ARBEITSAUFTRAG A: Schreibe die Auflistung ab, beginnend mit ihrem Anfang und endend mit der Zeile, die „Instagram con IA“ enthält, und tausche dabei „Vimeo“ gegen „Dailymotion“ aus, ohne sonst etwas zu ändern. Lass die Bilder in deiner Antwort weg.

TEXTAUSZUG:
____________________

Der CNN-Korrespondent und politische Analyst Daniel Altschuler berichtet aus der Hauptstadt Tegucigalpa, dass die „Wahlbeteiligung die niedrigste seit der demokratischen Geschichte Honduras“ sei. Insofern sei das von der Putschregierung veröffentlichte Wahlergebnis als „höchst polemisch“ zu bezeichnen. Weiterhin verweist Daniel Altschuler darauf, dass bei den Wahlen „keine neutralen Wahlbeobachter“ anwesend waren, da die eingesetzten BeobachterInnen den Staatsstreich ausnahmslos befürworten. Daher sei es „sehr schwierig, die tatsächlichen Ergebnisse der Wahlen zu verifizieren“.
Eingangs hatten die Vereinigten Staaten die Anerkennung der Wahl an die vorherige Wiedereinsetzung des rechtmäßigen Präsidenten Mel Zelaya in das Präsidentenamt gebunden. Ende Oktober einigten sich das Micheletti- und das Zelaya-Lager in einem Abkommen darauf, das Parlament über die Wiedereinsetzung von Mel Zelaya entscheiden zu lassen. Dabei wurde jedoch keine Frist gesetzt. Auf Wunsch der De-facto-Regierung hat sich der Kongress erst nach den Wahlen versammelt, um über die Wiedereinsetzung Mel Zelayas zu entscheiden. Der Beschluss wurde von einer großen Mehrheit im Parlament abgelehnt. Derweil hat sich auch die Haltung der Vereinigten Staaten dahin gehend geändert, die Wahlen trotz der Nicht-Wiedereinsetzung des rechtmäßigen Präsidenten anzuerkennen. Politische Analysten führen die Änderung deren Haltung auf innenpolitische Faktoren in den USA zurück. Demnach sollen republikanische Senatoren erheblichen Druck auf das US State Department ausgeübt haben.
Weder die Organisation Amerikanischer Staaten OAS noch die südamerikanische Staatengemeinschaft UNASUR haben Wahlbeobachtungsmissionen nach Honduras entsandt, da sie die von den Putschisten veranstalteten Wahlen nicht mit Observation legitimieren wollen. Die OAS spricht der Wahl jegliche Legitimität ab. Brasilien, Argentinien, Venezuela, Ecuador, Bolivien, Chile, Kuba, Uruguay und Spanien haben bereits erklärt, das Ergebnis der Präsidentschaftswahl nicht anzuerkennen, da die Wahlen nicht unter den notwendigen demokratischen Bedingungen stattfanden. Alle neun Länder halten die Rückkehr Mel Zelayas in sein verfassungsmäßiges Amt für unverzichtbar. Demgegenüber haben die Vereinigten Staaten den Wahlprozess unterstützt und wollen das Wahlergebnis in jedem Fall anerkennen, obwohl der rechtmäßige Präsident Mel Zelaya nicht vorher wieder eingesetzt wurde. Kolumbien, Peru, Panama, Costa Rica und Kanada vertreten dieselbe Position. Die Europäische Union hält sich bislang noch bedeckt.

____________________

BEREITGESTELLTE AUFLISTUNG:

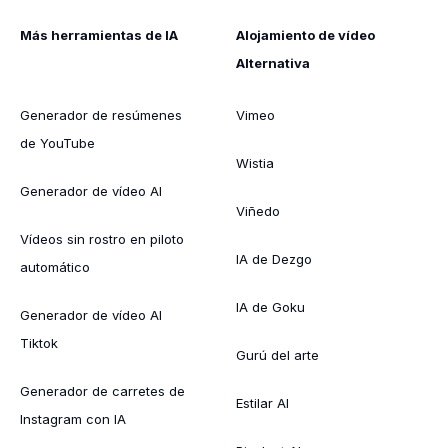
Más herramientas de IA
Alojamiento de vídeo
Alternativa
Generador de resúmenes
Vimeo
de YouTube
Wistia
Generador de vídeo AI
Viñedo
Vídeos sin rostro en piloto
IA de Dezgo
automático
IA de Goku
Generador de vídeo AI
Tiktok
Gurú del arte
Generador de carretes de
Estilar AI
Instagram con IA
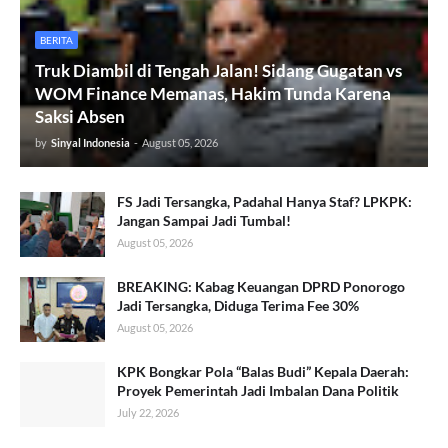
BERITA
Truk Diambil di Tengah Jalan! Sidang Gugatan vs
WOM Finance Memanas, Hakim Tunda Karena
Saksi Absen
by
Sinyal Indonesia
-
August 05, 2026
FS Jadi Tersangka, Padahal Hanya Staf? LPKPK:
Jangan Sampai Jadi Tumbal!
August 05, 2026
BREAKING: Kabag Keuangan DPRD Ponorogo
Jadi Tersangka, Diduga Terima Fee 30%
August 05, 2026
KPK Bongkar Pola “Balas Budi” Kepala Daerah:
Proyek Pemerintah Jadi Imbalan Dana Politik
July 22, 2026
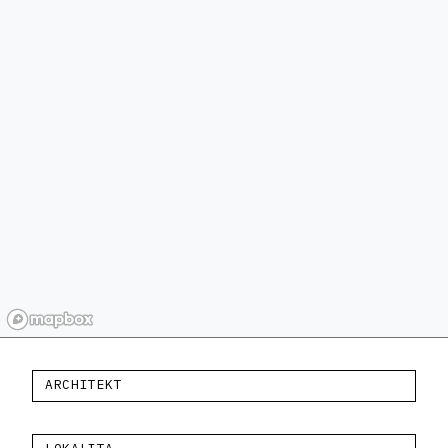
ARCHITEKT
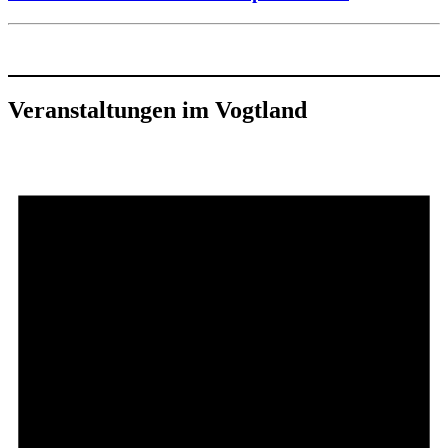
Veranstaltungen im Vogtland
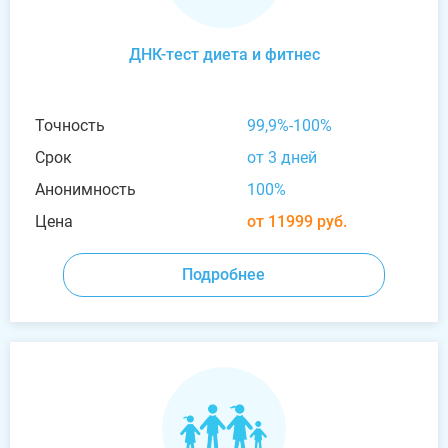
ДНК-тест диета и фитнес
Точность
99,9%-100%
Срок
от 3 дней
Анонимность
100%
Цена
от 11999 руб.
Подробнее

____________________

ARBEITSAUFTRAG B: Welche beiden Organisationen haben laut dem Textauszug keine Wahlbeobachtungsmissionen nach Honduras entsandt?

ERGEBNIS A:
Más herramientas de IA
Alojamiento de vídeo
Alternativa
Generador de resúmenes
Dailymotion
de YouTube
Wistia
Generador de vídeo AI
Viñedo
Vídeos sin rostro en piloto
IA de Dezgo
automático
IA de Goku
Generador de vídeo AI
Tiktok
Gurú del arte
Generador de carretes de
Estilar AI
Instagram con IA

ERGEBNIS B: Die Organisation Amerikanischer Staaten OAS und die südamerikanische Staatengemeinschaft UNASUR.